* Work request *
Write out every line of text in the items below as a JSON list of strings, with one string for each line and no blank lines.

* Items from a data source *
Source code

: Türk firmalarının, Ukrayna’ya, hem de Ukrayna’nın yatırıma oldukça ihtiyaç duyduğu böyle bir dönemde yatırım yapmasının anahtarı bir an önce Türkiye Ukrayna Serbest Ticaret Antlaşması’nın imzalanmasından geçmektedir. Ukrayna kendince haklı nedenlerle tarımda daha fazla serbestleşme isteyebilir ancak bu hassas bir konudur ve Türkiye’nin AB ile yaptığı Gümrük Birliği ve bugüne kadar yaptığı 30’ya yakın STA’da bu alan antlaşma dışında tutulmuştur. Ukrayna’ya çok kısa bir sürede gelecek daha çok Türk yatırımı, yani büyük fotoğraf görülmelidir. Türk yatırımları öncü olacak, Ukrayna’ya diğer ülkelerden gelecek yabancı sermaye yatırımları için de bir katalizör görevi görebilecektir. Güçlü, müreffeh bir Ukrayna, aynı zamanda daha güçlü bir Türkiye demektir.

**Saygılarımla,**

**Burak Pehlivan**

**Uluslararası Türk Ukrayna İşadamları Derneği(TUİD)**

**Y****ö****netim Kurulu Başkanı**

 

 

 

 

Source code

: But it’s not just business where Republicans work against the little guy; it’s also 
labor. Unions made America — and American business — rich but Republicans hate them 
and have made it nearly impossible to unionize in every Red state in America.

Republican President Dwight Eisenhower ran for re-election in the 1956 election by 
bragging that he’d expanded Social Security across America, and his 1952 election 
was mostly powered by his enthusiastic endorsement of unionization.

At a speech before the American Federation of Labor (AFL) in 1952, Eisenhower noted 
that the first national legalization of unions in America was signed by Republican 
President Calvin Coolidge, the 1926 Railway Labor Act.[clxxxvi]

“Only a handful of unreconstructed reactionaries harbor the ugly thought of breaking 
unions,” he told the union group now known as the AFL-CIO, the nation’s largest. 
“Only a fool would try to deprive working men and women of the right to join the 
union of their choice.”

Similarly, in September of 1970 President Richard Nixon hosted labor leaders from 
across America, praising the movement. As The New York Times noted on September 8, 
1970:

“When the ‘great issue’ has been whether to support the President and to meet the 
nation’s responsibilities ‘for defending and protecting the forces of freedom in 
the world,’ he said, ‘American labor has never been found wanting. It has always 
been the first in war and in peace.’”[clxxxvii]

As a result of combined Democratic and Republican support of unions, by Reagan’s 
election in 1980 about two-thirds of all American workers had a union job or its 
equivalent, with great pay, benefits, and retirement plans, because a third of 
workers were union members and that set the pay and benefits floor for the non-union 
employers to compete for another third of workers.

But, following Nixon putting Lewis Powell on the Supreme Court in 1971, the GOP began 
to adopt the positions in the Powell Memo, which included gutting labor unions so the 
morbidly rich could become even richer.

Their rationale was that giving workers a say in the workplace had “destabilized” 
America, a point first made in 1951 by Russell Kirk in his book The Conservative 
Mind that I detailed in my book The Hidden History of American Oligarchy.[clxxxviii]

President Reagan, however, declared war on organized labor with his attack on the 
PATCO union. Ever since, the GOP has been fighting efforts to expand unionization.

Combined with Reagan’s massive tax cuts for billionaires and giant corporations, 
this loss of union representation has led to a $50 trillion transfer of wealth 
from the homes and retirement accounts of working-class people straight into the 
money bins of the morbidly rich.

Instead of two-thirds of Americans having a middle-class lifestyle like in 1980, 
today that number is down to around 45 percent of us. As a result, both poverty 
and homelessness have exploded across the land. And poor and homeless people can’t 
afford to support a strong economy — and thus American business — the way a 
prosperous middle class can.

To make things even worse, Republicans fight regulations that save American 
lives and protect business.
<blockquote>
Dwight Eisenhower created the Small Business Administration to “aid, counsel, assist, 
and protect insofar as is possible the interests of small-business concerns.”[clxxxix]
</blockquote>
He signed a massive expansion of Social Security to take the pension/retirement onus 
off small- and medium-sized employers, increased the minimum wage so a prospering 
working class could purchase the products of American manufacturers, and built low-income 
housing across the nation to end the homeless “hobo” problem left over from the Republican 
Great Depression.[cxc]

* Solution *
[
  "Source code",
  ": Türk firmalarının, Ukrayna’ya, hem de Ukrayna’nın yatırıma oldukça ihtiyaç duyduğu böyle bir dönemde yatırım yapmasının anahtarı bir an önce Türkiye Ukrayna Serbest Ticaret Antlaşması’nın imzalanmasından geçmektedir. Ukrayna kendince haklı nedenlerle tarımda daha fazla serbestleşme isteyebilir ancak bu hassas bir konudur ve Türkiye’nin AB ile yaptığı Gümrük Birliği ve bugüne kadar yaptığı 30’ya yakın STA’da bu alan antlaşma dışında tutulmuştur. Ukrayna’ya çok kısa bir sürede gelecek daha çok Türk yatırımı, yani büyük fotoğraf görülmelidir. Türk yatırımları öncü olacak, Ukrayna’ya diğer ülkelerden gelecek yabancı sermaye yatırımları için de bir katalizör görevi görebilecektir. Güçlü, müreffeh bir Ukrayna, aynı zamanda daha güçlü bir Türkiye demektir.",
  "**Saygılarımla,**",
  "**Burak Pehlivan**",
  "**Uluslararası Türk Ukrayna İşadamları Derneği(TUİD)**",
  "**Y****ö****netim Kurulu Başkanı**",
  "Source code",
  ": But it’s not just business where Republicans work against the little guy; it’s also ",
  "labor. Unions made America — and American business — rich but Republicans hate them ",
  "and have made it nearly impossible to unionize in every Red state in America.",
  "Republican President Dwight Eisenhower ran for re-election in the 1956 election by ",
  "bragging that he’d expanded Social Security across America, and his 1952 election ",
  "was mostly powered by his enthusiastic endorsement of unionization.",
  "At a speech before the American Federation of Labor (AFL) in 1952, Eisenhower noted ",
  "that the first national legalization of unions in America was signed by Republican ",
  "President Calvin Coolidge, the 1926 Railway Labor Act.[clxxxvi]",
  "“Only a handful of unreconstructed reactionaries harbor the ugly thought of breaking ",
  "unions,” he told the union group now known as the AFL-CIO, the nation’s largest. ",
  "“Only a fool would try to deprive working men and women of the right to join the ",
  "union of their choice.”",
  "Similarly, in September of 1970 President Richard Nixon hosted labor leaders from ",
  "across America, praising the movement. As The New York Times noted on September 8, ",
  "1970:",
  "“When the ‘great issue’ has been whether to support the President and to meet the ",
  "nation’s responsibilities ‘for defending and protecting the forces of freedom in ",
  "the world,’ he said, ‘American labor has never been found wanting. It has always ",
  "been the first in war and in peace.’”[clxxxvii]",
  "As a result of combined Democratic and Republican support of unions, by Reagan’s ",
  "election in 1980 about two-thirds of all American workers had a union job or its ",
  "equivalent, with great pay, benefits, and retirement plans, because a third of ",
  "workers were union members and that set the pay and benefits floor for the non-union ",
  "employers to compete for another third of workers.",
  "But, following Nixon putting Lewis Powell on the Supreme Court in 1971, the GOP began ",
  "to adopt the positions in the Powell Memo, which included gutting labor unions so the ",
  "morbidly rich could become even richer.",
  "Their rationale was that giving workers a say in the workplace had “destabilized” ",
  "America, a point first made in 1951 by Russell Kirk in his book The Conservative ",
  "Mind that I detailed in my book The Hidden History of American Oligarchy.[clxxxviii]",
  "President Reagan, however, declared war on organized labor with his attack on the ",
  "PATCO union. Ever since, the GOP has been fighting efforts to expand unionization.",
  "Combined with Reagan’s massive tax cuts for billionaires and giant corporations, ",
  "this loss of union representation has led to a $50 trillion transfer of wealth ",
  "from the homes and retirement accounts of working-class people straight into the ",
  "money bins of the morbidly rich.",
  "Instead of two-thirds of Americans having a middle-class lifestyle like in 1980, ",
  "today that number is down to around 45 percent of us. As a result, both poverty ",
  "and homelessness have exploded across the land. And poor and homeless people can’t ",
  "afford to support a strong economy — and thus American business — the way a ",
  "prosperous middle class can.",
  "To make things even worse, Republicans fight regulations that save American ",
  "lives and protect business.",
  "<blockquote>",
  "Dwight Eisenhower created the Small Business Administration to “aid, counsel, assist, ",
  "and protect insofar as is possible the interests of small-business concerns.”[clxxxix]",
  "</blockquote>",
  "He signed a massive expansion of Social Security to take the pension/retirement onus ",
  "off small- and medium-sized employers, increased the minimum wage so a prospering ",
  "working class could purchase the products of American manufacturers, and built low-income ",
  "housing across the nation to end the homeless “hobo” problem left over from the Republican ",
  "Great Depression.[cxc]"
]